Reliance on credit over the holidays can lead to financial strain in the new year, so banks and other credit providers need to be proactive in promoting financial literacy and education, encouraging responsible spending, and offering tools like budgeting apps and spending alerts to help consumers track their expenses and avoid overextending themselves.

It’s clear that the growth in card, contactless and digital payments is not going to slow down anytime soon. This shift represents more than just a change in how people transact; it reflects the broader evolution of how society interacts with money. As we enter a festive season characterised by financial pressure and a need for smart spending, consumers and businesses need to navigate these changes mindfully.

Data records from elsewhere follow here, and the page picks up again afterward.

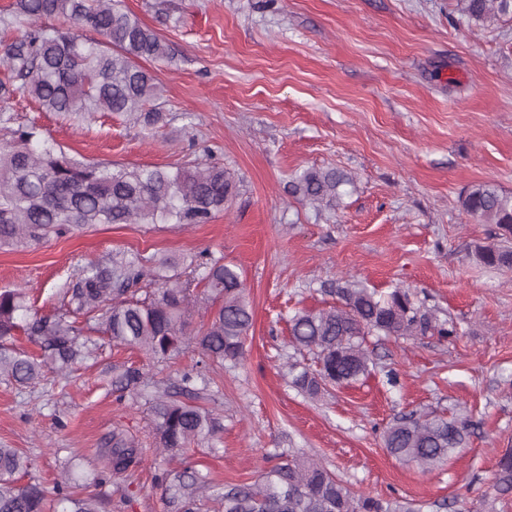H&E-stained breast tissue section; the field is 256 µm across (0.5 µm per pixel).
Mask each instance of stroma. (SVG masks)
I'll use <instances>...</instances> for the list:
<instances>
[{"mask_svg":"<svg viewBox=\"0 0 512 512\" xmlns=\"http://www.w3.org/2000/svg\"><path fill=\"white\" fill-rule=\"evenodd\" d=\"M157 32L169 56L149 63L162 87L153 128L122 115L78 121L38 110L29 96L0 101L11 129L36 125L65 154L91 162L171 167L220 162L238 188L205 224H101L0 249V289H25L40 316L57 314L88 263L123 252L183 262L223 259L241 273L252 309L245 359L211 369L200 405L222 426L190 452L215 482L256 480L274 450L313 457L354 494L444 512H512L496 495L497 462L512 450V272L478 263L497 228L460 198L488 183L512 195V17L479 28L457 0H119ZM333 168L349 178L333 208L289 192L294 173ZM379 293L409 290L450 337L371 336L376 368L318 399L288 383L289 319L334 301L339 279ZM176 380L193 352L160 362L108 350L71 377L44 370L22 388L0 378V447L29 457L46 487L66 470L91 480L107 465L113 431L153 445L149 405L117 401L112 366ZM398 374L386 382L387 370ZM468 420L458 457L432 470L390 456L396 416ZM151 457L131 481L95 491L108 512H167Z\"/></svg>","mask_w":512,"mask_h":512,"instance_id":"1","label":"stroma"}]
</instances>
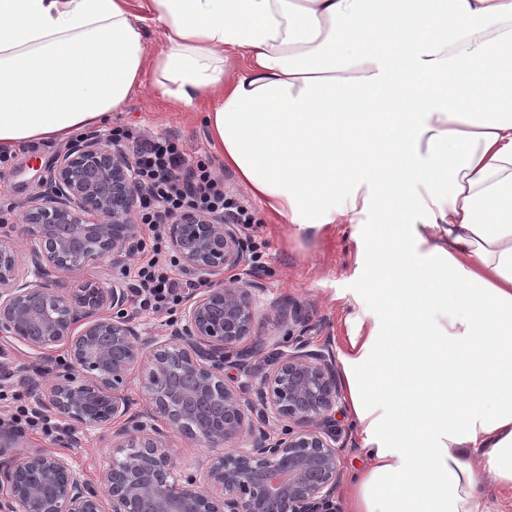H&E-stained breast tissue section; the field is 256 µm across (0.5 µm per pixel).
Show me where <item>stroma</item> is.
I'll use <instances>...</instances> for the list:
<instances>
[{
	"instance_id": "35a3bbf8",
	"label": "stroma",
	"mask_w": 512,
	"mask_h": 512,
	"mask_svg": "<svg viewBox=\"0 0 512 512\" xmlns=\"http://www.w3.org/2000/svg\"><path fill=\"white\" fill-rule=\"evenodd\" d=\"M114 127L174 137L192 157L209 162L213 172L223 176L238 194L247 192L212 149L203 112L175 109L142 92L134 95L122 111L114 113L111 124L100 126L99 131L106 135ZM66 148V143L57 141L31 143L12 151L7 161L0 163V204L11 209L9 223L0 226L1 236L10 235L12 225L21 223L26 201L40 190V175ZM255 213L259 225L256 230L247 231L245 248L256 251L259 262L246 264L245 269L258 313L257 336L268 343L282 339L286 333L284 323L295 312L304 321L311 348L328 344L334 353H341L351 328L369 322L378 308L377 295L357 263V227L329 224L318 231L299 232L263 206H256ZM138 257L134 251L115 264L107 259L89 262L67 273L65 282L74 289L109 287L122 281L123 270ZM0 349L8 355L9 369L18 383L28 375L46 383L61 369L60 362L38 360L30 351L5 339H0ZM22 441L31 448L68 453L74 466L93 480L112 459V440L106 432L81 435L74 443L28 431Z\"/></svg>"
}]
</instances>
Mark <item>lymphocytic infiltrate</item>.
Segmentation results:
<instances>
[{
  "mask_svg": "<svg viewBox=\"0 0 512 512\" xmlns=\"http://www.w3.org/2000/svg\"><path fill=\"white\" fill-rule=\"evenodd\" d=\"M114 142L131 141L143 195L139 220L153 240H160L170 219L185 209L224 213L228 222L252 228L256 222L248 202L231 197L223 181L212 176L204 161H189L179 145L167 137L133 138L111 130ZM140 309L148 315L172 313L194 284L174 274L160 251H153L133 270Z\"/></svg>",
  "mask_w": 512,
  "mask_h": 512,
  "instance_id": "1",
  "label": "lymphocytic infiltrate"
}]
</instances>
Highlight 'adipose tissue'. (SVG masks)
I'll use <instances>...</instances> for the list:
<instances>
[{"instance_id":"obj_1","label":"adipose tissue","mask_w":512,"mask_h":512,"mask_svg":"<svg viewBox=\"0 0 512 512\" xmlns=\"http://www.w3.org/2000/svg\"><path fill=\"white\" fill-rule=\"evenodd\" d=\"M163 37L147 54L145 26ZM146 91L297 229L361 227L348 512L512 493V0H0V152Z\"/></svg>"}]
</instances>
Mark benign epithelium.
Here are the masks:
<instances>
[{"label": "benign epithelium", "instance_id": "benign-epithelium-1", "mask_svg": "<svg viewBox=\"0 0 512 512\" xmlns=\"http://www.w3.org/2000/svg\"><path fill=\"white\" fill-rule=\"evenodd\" d=\"M41 186L16 226L30 241L24 255L0 239V338L46 359L66 354L62 371L37 387L36 408L75 432L112 429L115 462L94 485L67 454L20 452V434L1 427L0 512H331L341 447L330 412L342 390L332 347L309 349L301 331L258 381L224 379L257 324L251 289L215 283L246 263L238 226L191 209L171 221L173 249L206 288L189 296L167 336L148 337L124 285L63 282L134 247L141 188L129 154L101 133L85 136ZM135 376L142 418L124 394ZM170 432L208 448L205 460L177 465Z\"/></svg>", "mask_w": 512, "mask_h": 512}]
</instances>
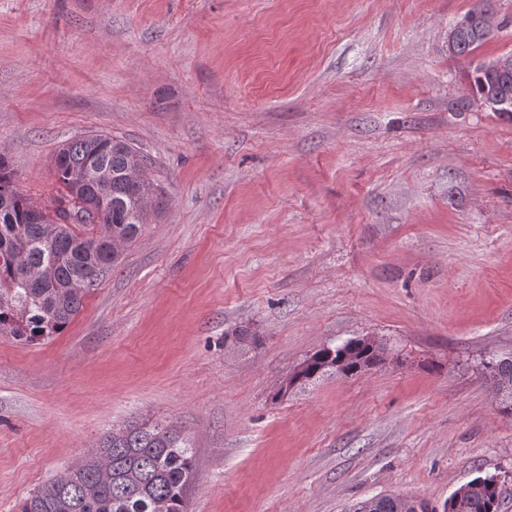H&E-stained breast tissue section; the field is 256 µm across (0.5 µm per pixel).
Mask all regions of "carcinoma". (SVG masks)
Segmentation results:
<instances>
[{
  "mask_svg": "<svg viewBox=\"0 0 512 512\" xmlns=\"http://www.w3.org/2000/svg\"><path fill=\"white\" fill-rule=\"evenodd\" d=\"M485 8L475 5L456 25L453 54L465 56L490 39ZM472 93L512 97L481 67L473 71ZM57 195L36 206L17 188L9 162L0 157V335L31 344L60 333L78 314L86 294L140 234L156 190L146 176L147 157L133 145L103 134L65 141L58 149ZM107 184L105 205L94 217L78 205L99 181ZM356 364H380L379 352L361 348ZM512 412V358L489 366ZM195 469L189 438L173 425L133 421L105 436L81 461L31 493L19 512H186ZM460 500L447 499L443 512H497L500 490L489 476L467 482ZM355 512H403L398 498L383 495L353 505Z\"/></svg>",
  "mask_w": 512,
  "mask_h": 512,
  "instance_id": "cac0c4a2",
  "label": "carcinoma"
}]
</instances>
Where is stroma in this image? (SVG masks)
<instances>
[{"label": "stroma", "instance_id": "1", "mask_svg": "<svg viewBox=\"0 0 512 512\" xmlns=\"http://www.w3.org/2000/svg\"><path fill=\"white\" fill-rule=\"evenodd\" d=\"M475 0H0V155L35 204L67 139L151 160L164 205L58 335L0 336V512L133 420L196 453L188 512L441 507L497 476L512 512V114L448 32ZM247 327L255 343L236 342ZM393 352L272 402L308 356ZM493 378L504 391L502 403L507 412H512V358H503L489 366ZM353 508L354 512H404L401 502L393 495L375 496L356 503L350 510Z\"/></svg>", "mask_w": 512, "mask_h": 512}]
</instances>
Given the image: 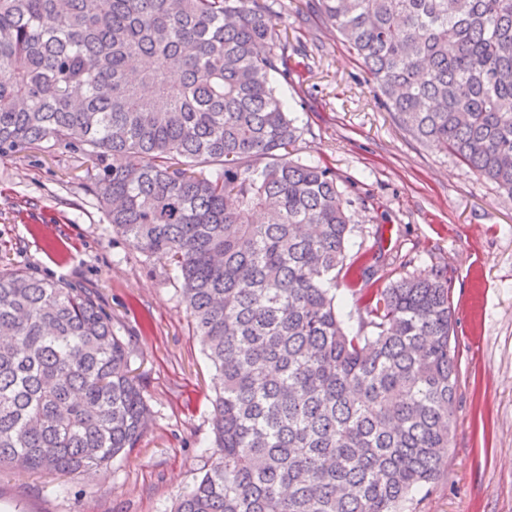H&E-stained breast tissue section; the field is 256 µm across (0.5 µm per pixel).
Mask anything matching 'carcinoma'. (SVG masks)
Segmentation results:
<instances>
[{"label":"carcinoma","instance_id":"cac0c4a2","mask_svg":"<svg viewBox=\"0 0 512 512\" xmlns=\"http://www.w3.org/2000/svg\"><path fill=\"white\" fill-rule=\"evenodd\" d=\"M381 106L512 196V0H319ZM262 0H0V157L80 151L112 231L174 265L224 379L176 512H405L437 481L456 366L447 271L379 288L349 201L288 148ZM350 276L357 327L336 311ZM96 297L0 273V466L81 476L150 418Z\"/></svg>","mask_w":512,"mask_h":512}]
</instances>
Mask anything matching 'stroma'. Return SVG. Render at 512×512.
<instances>
[{
    "label": "stroma",
    "mask_w": 512,
    "mask_h": 512,
    "mask_svg": "<svg viewBox=\"0 0 512 512\" xmlns=\"http://www.w3.org/2000/svg\"><path fill=\"white\" fill-rule=\"evenodd\" d=\"M302 82L284 90L295 155L330 166L350 200L351 252L378 256L379 285L442 267L454 311L456 400L441 475L409 512H512V197L406 132L374 97L343 37L313 0H269ZM85 157L32 145L0 157V270L92 288L150 407L123 460L79 477L0 467V512H174L210 465L206 361L164 262L112 231L84 188Z\"/></svg>",
    "instance_id": "35a3bbf8"
}]
</instances>
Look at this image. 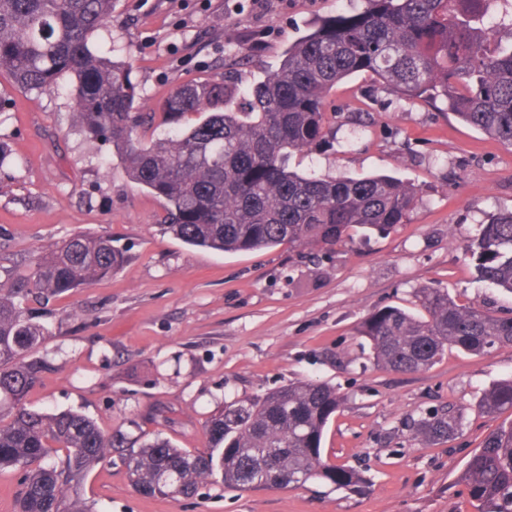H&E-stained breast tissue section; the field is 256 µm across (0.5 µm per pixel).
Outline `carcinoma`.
Here are the masks:
<instances>
[{
  "label": "carcinoma",
  "instance_id": "cac0c4a2",
  "mask_svg": "<svg viewBox=\"0 0 512 512\" xmlns=\"http://www.w3.org/2000/svg\"><path fill=\"white\" fill-rule=\"evenodd\" d=\"M113 0H0V75L20 89L68 81L73 123L112 146L129 178L165 202L167 229L183 243L224 252L285 242L332 250L362 231L386 235L407 220L418 189L377 175L305 176L288 170L295 153L325 139L336 84L369 72L409 100L442 101L460 120L512 145V19L491 23L501 0H369L359 13L320 21L284 50L279 67L251 87L232 77L182 85L164 106V138L145 143L155 113L129 63L92 48ZM468 251L480 278L512 294V212L483 226ZM125 252L107 236L76 233L0 290V471L21 472L16 512H93L81 484L119 452L130 482L176 501L203 485L257 489L321 481L351 490L361 475L322 455L324 430L342 405L327 382L293 383L262 398L224 404L204 429L203 449L177 448L159 435L138 442L104 433L77 411L47 413L25 399L47 362L29 359L47 334L18 298L88 288L112 274ZM416 311L386 306L359 335L375 364L424 371L448 349L483 354L512 346V315L460 304L441 288L415 291ZM486 413L512 409V379L486 390ZM455 409L414 421L423 446L462 426ZM474 512H512V422L476 449L461 475Z\"/></svg>",
  "mask_w": 512,
  "mask_h": 512
}]
</instances>
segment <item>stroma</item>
<instances>
[{
	"label": "stroma",
	"mask_w": 512,
	"mask_h": 512,
	"mask_svg": "<svg viewBox=\"0 0 512 512\" xmlns=\"http://www.w3.org/2000/svg\"><path fill=\"white\" fill-rule=\"evenodd\" d=\"M367 0H114L94 37L118 59L154 111L181 85L223 79L230 55L247 86L276 70L288 42L322 20L365 10ZM329 143L294 155L317 176L389 175L417 185L406 223L354 237L332 257L282 244L223 253L191 247L164 225V202L127 177L108 146L73 125L66 87L27 92L0 76V286L34 267L43 246L77 232L103 234L127 259L112 277L25 306L48 330L36 357L50 368L28 407L92 417L107 433H163L204 448L206 420L224 403L291 382L335 385L345 402L323 455L361 472L356 492L309 483L286 489H200L173 502L139 493L123 466L104 462L84 479L96 512H474L460 480L512 409L486 414L483 391L512 378V347L481 355L449 349L431 368L374 367L356 330L374 310L411 308L416 288L512 314V294L481 281L467 247L482 224L512 211V146L445 107L397 97L361 72L339 83ZM453 406L465 420L450 441L421 446L406 426Z\"/></svg>",
	"instance_id": "obj_1"
}]
</instances>
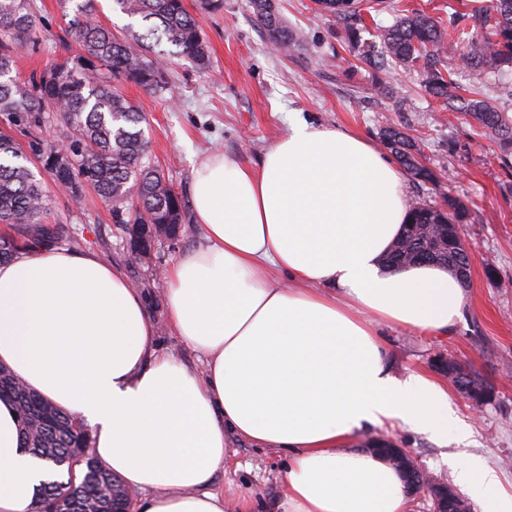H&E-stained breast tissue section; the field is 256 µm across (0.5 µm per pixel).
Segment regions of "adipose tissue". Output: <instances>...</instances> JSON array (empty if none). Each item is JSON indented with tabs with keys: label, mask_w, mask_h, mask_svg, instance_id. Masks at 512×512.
Instances as JSON below:
<instances>
[{
	"label": "adipose tissue",
	"mask_w": 512,
	"mask_h": 512,
	"mask_svg": "<svg viewBox=\"0 0 512 512\" xmlns=\"http://www.w3.org/2000/svg\"><path fill=\"white\" fill-rule=\"evenodd\" d=\"M192 195L205 241L164 280L203 374L155 355L119 267L66 249L0 264V365L90 425L100 464L139 491L135 512H255L252 495L211 489L230 433L287 453L278 512H409L396 470L346 442L394 419L464 436L445 388L391 374L378 328L447 334L466 296L432 264L383 271L407 218L398 170L360 136L298 121L258 164L209 155ZM450 466L481 512H512L483 460ZM42 477L0 399V512H37Z\"/></svg>",
	"instance_id": "ef3b65f1"
}]
</instances>
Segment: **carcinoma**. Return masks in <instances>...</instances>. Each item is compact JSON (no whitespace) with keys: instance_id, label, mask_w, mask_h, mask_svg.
<instances>
[{"instance_id":"1","label":"carcinoma","mask_w":512,"mask_h":512,"mask_svg":"<svg viewBox=\"0 0 512 512\" xmlns=\"http://www.w3.org/2000/svg\"><path fill=\"white\" fill-rule=\"evenodd\" d=\"M59 4L67 19L66 54L40 73L22 77L16 67L18 53L34 42L43 19L32 0H0V123L26 134L59 127L64 138L61 150L48 140L37 143L32 160L14 137L0 132V223L27 238L21 244L12 235H1L0 264L48 240L68 248L79 244L69 225L42 224L49 201L44 174L69 191L77 206L84 189H93L112 207L115 224L160 227L172 239L184 224V201L148 157L142 127L145 114L117 85L130 83L160 93L174 58L208 68L207 45L196 18L185 0H112L113 11L141 23L140 30L118 37L99 20L98 0H59ZM251 4L274 48L288 51L296 45L297 34L268 0H251ZM370 9V4L361 2L357 9L333 18L351 26L363 21ZM452 23L457 35L449 42L442 18L419 10L398 14L392 25L376 34L379 42L363 43L362 58L380 71H388L391 63L417 71L442 108L469 116L482 132L512 145V114L485 92L490 75L512 71V0H485L468 13H452ZM448 56L458 58V70L468 79L466 96L453 72L437 67V61ZM381 136L383 146L414 180L434 181L409 134L387 126ZM466 215L465 204L453 196L441 209L421 200L408 203V220L385 257L386 269L414 265L417 252L426 249L430 262L467 285L470 256L456 228ZM444 375L460 393L474 386L472 405L492 402L491 388L461 363L447 360ZM14 384L11 401L20 417V447L47 463L61 462L77 449L90 447L89 434L73 416L19 381ZM83 463L72 496L74 512H121L123 486L92 455ZM69 490L67 481H47L36 488V498L40 502Z\"/></svg>"}]
</instances>
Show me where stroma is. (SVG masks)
Masks as SVG:
<instances>
[{
    "label": "stroma",
    "mask_w": 512,
    "mask_h": 512,
    "mask_svg": "<svg viewBox=\"0 0 512 512\" xmlns=\"http://www.w3.org/2000/svg\"><path fill=\"white\" fill-rule=\"evenodd\" d=\"M35 3L44 26L35 46L18 57L24 75L43 70L65 53V21L57 0ZM466 3L387 0L382 10L365 14L368 31L356 43L343 26L319 16L311 0H276L285 24L302 37L299 46L282 54L271 47L249 0H223L211 13L201 11L199 0H185L208 46V69L181 60L172 65L163 92L151 94L127 83L119 90L148 118L145 133L152 164L187 201L192 198L193 171L207 154L218 151L245 163L257 162L298 119L357 134L376 146L384 127L408 130L436 180L422 183L404 176L405 197L434 205L450 195L463 200L469 209L463 233L474 262L465 290L467 305L448 335L382 325L392 370L400 377L422 373L440 382L444 376L433 362L438 356H451L491 385L496 399L477 412L456 389H449L455 414L469 429L462 441H439L391 420L365 427L348 445L359 449L370 438L393 437L427 471L447 482L453 479L448 456H478L499 472L504 489L512 493V146L483 134L471 118L442 110L417 72L393 69L386 78V95L373 96L377 74L361 61L363 43L379 28L392 25L397 9H422L444 18L449 5L462 11ZM47 190L50 210L45 223L68 220L81 250L119 266L147 299V313L158 329V354L203 372V356L169 325L165 283L154 272L202 243V226L186 218L178 239L163 241L151 263L136 264L127 258L120 226L113 224L109 208L93 191H86L78 209L68 192L52 184ZM226 441L230 455L214 475L213 490L226 492L234 486L250 490L260 505L272 503L287 468V454L232 434Z\"/></svg>",
    "instance_id": "obj_1"
}]
</instances>
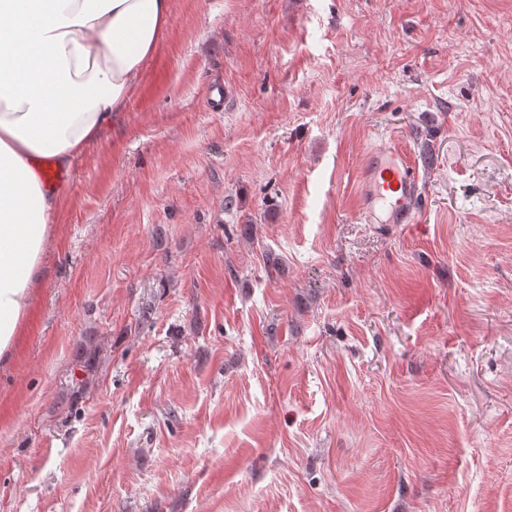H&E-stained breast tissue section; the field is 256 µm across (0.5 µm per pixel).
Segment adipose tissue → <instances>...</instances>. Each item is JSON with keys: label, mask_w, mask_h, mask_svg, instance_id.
<instances>
[{"label": "adipose tissue", "mask_w": 512, "mask_h": 512, "mask_svg": "<svg viewBox=\"0 0 512 512\" xmlns=\"http://www.w3.org/2000/svg\"><path fill=\"white\" fill-rule=\"evenodd\" d=\"M171 0H0V359L31 314L58 201L37 161L69 164L123 112Z\"/></svg>", "instance_id": "adipose-tissue-1"}]
</instances>
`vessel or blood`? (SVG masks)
Wrapping results in <instances>:
<instances>
[{
	"instance_id": "obj_1",
	"label": "vessel or blood",
	"mask_w": 512,
	"mask_h": 512,
	"mask_svg": "<svg viewBox=\"0 0 512 512\" xmlns=\"http://www.w3.org/2000/svg\"><path fill=\"white\" fill-rule=\"evenodd\" d=\"M358 217L365 224H411L422 205L421 176L397 145L372 148L362 172Z\"/></svg>"
}]
</instances>
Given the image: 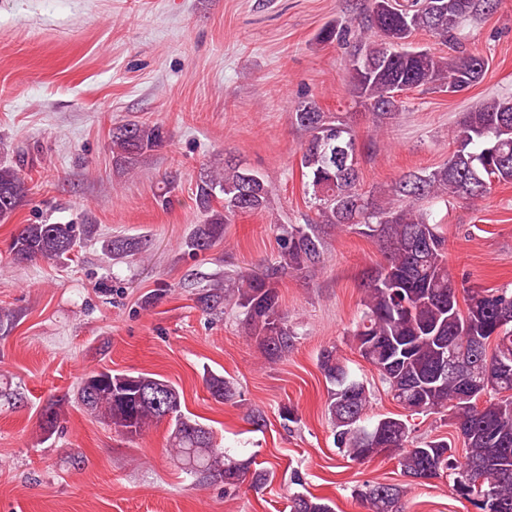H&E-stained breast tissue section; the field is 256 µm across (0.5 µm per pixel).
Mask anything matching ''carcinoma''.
I'll return each mask as SVG.
<instances>
[{
    "mask_svg": "<svg viewBox=\"0 0 512 512\" xmlns=\"http://www.w3.org/2000/svg\"><path fill=\"white\" fill-rule=\"evenodd\" d=\"M443 4L434 8V2ZM370 0L365 21L355 41L348 26L328 25L318 34L322 42L351 48L348 82L352 95L379 122L392 118L399 101L391 99L394 87L432 86L454 94L479 84L487 59L456 46L455 54L430 50L419 56L397 51L389 42L392 30L412 35L425 31L441 43L457 41L460 22L488 15L497 0H387L388 9L377 13ZM295 124L308 134L301 148L306 188L316 208V218L277 228L278 252L259 272L224 273L199 290L196 302L204 312H222L233 303L242 310L251 335L265 359L286 356L295 344L280 310L279 285L295 272L314 271L324 261L325 234L362 228L374 239L382 261L366 273L362 314L353 330L355 350L377 371L387 393L405 414L382 415L366 423L371 392L349 368L336 347L326 348L318 366L327 387L326 415L336 448L352 461L370 458L367 439L383 427L398 443L395 455L401 476L416 482L436 478L459 468L452 445L434 438L410 444V418L443 414L462 437V460L488 474L494 499L503 512H512V289H474L459 303L448 270L447 236L422 206L430 199L478 200L493 187L512 182V97L476 103L450 133L455 146L448 160L427 172H410L389 189L387 201L377 203L362 193L358 162L331 163L336 144L352 145L351 129L324 112L314 100L293 113ZM169 135L157 122H127L112 129V159L128 172L143 157L165 146ZM271 187L256 171L226 160L200 173L195 207L200 223L188 238L186 249L206 252L224 242V225L243 210L265 211ZM25 168L0 161V223L30 201ZM94 224L74 222L21 224L10 243L17 263L42 260L59 264L77 243L93 237ZM145 248L139 237L115 235L103 249L111 259L135 256ZM453 352L469 374L482 382L489 398L477 407L465 397L461 376L448 365ZM511 366L503 372L498 365ZM207 390L219 402L239 396L234 381L209 373ZM77 402L91 415L120 434L134 438L171 412V448L183 469L209 484L234 487L246 475L260 486L271 477L264 469L251 470L249 459L238 460L215 449L206 425L182 411L179 391L164 379L104 370L87 376L77 391ZM405 485L365 483L358 496L370 512H402ZM290 512H334L332 502L311 494L290 500Z\"/></svg>",
    "mask_w": 512,
    "mask_h": 512,
    "instance_id": "cac0c4a2",
    "label": "carcinoma"
}]
</instances>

Ultimately, financial institutions and retailers have a responsibility to support the shift with innovations that simplify, protect, and enhance the payment experience for consumers, while at the same time promoting and enabling responsible spending habits.

In doing so, they will ensure that the benefits of South Africa’s move towards cashless transactions extend far beyond this year’s festive rush, setting the stage for a more inclusive and sustainable financial landscape in 2025 and beyond.